The room went still in a way that felt wrong. Not quiet - stunned. The kind of silence that follows something you can’t quite believe was said out loud. Faces had gone pale. Some looked wounded. Some looked completely shattered, on the verge of tears.
Shouta felt the shock settle cold and heavy in his chest.
You stormed out soon after, shoulders trembling with restrained fury, breath uneven and sharp like you’d run a mile. He let you go. There was nothing he could say in that moment that would reach you. You needed distance. Space to let the fire burn down to embers.
Behind you, he shifted into damage control. Calm voice. Grounded presence. Redirecting the conversation before it spiraled further.
Half an hour passed.
You hadn’t returned.
So he went looking.
The night had settled fully by then. The sky was a deep, endless blue, clouds drifting lazily across it in torn wisps. The moon hung bright and unbothered, silver light spilling over the campus grounds and turning the grass pale. Stars dotted the sky like scattered glass. The air was cool and still, carrying that late-night quiet that felt almost fragile.

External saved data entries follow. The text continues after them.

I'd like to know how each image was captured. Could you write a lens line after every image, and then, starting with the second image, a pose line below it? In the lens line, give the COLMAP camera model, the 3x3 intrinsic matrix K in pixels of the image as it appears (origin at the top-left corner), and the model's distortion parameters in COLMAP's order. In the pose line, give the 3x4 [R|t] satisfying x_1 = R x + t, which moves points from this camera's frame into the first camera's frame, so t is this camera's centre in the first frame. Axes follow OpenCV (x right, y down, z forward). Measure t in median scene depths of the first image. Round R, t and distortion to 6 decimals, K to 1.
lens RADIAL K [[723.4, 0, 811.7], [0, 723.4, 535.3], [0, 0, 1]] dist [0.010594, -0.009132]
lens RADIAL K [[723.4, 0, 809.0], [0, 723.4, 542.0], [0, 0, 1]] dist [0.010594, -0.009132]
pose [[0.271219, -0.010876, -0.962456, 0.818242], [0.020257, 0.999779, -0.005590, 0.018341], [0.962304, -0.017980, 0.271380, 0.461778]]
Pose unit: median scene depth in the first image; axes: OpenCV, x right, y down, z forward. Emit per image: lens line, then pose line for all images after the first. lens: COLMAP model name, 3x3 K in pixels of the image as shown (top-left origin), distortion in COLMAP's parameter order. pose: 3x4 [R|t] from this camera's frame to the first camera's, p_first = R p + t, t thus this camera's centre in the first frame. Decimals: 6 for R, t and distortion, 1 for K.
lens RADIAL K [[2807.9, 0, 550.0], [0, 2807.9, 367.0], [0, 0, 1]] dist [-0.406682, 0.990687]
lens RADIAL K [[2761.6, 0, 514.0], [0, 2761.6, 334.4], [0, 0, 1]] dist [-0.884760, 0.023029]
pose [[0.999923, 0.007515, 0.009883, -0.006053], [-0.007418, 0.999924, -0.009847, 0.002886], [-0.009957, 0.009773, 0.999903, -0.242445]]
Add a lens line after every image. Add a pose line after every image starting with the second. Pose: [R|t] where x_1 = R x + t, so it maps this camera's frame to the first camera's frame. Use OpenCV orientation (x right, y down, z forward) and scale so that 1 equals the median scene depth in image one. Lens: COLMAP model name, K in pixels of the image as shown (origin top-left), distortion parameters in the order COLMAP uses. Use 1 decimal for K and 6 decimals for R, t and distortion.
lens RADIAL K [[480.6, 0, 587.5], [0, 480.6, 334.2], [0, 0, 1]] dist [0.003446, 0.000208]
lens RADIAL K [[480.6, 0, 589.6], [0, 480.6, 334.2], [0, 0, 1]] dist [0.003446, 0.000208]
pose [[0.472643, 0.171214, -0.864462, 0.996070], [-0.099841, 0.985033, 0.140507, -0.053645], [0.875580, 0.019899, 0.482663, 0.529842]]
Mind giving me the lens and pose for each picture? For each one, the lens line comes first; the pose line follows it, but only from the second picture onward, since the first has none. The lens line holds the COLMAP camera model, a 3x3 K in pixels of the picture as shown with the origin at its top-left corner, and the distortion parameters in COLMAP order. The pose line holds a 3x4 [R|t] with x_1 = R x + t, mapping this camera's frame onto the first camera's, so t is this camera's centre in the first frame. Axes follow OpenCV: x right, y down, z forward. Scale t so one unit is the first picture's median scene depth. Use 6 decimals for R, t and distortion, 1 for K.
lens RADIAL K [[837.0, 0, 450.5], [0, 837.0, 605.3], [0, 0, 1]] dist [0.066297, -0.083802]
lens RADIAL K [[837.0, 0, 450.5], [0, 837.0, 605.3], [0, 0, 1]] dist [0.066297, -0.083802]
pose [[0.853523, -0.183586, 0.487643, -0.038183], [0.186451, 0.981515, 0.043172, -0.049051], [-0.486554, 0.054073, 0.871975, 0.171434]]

His footsteps were the only sound - soft against the path, faint against the grass. Even the dorm lights seemed dimmer from a distance.
Eventually, he found you.
You were seated on a bench outside the school building itself - far enough from the dorms to feel removed, but not so far that you’d truly left. Your posture had folded inward, gaze fixed on the ground as if it held something worth studying.
Shouta didn’t speak.
He simply approached, the gravel crunching faintly under his steps, and lowered himself onto the bench beside you.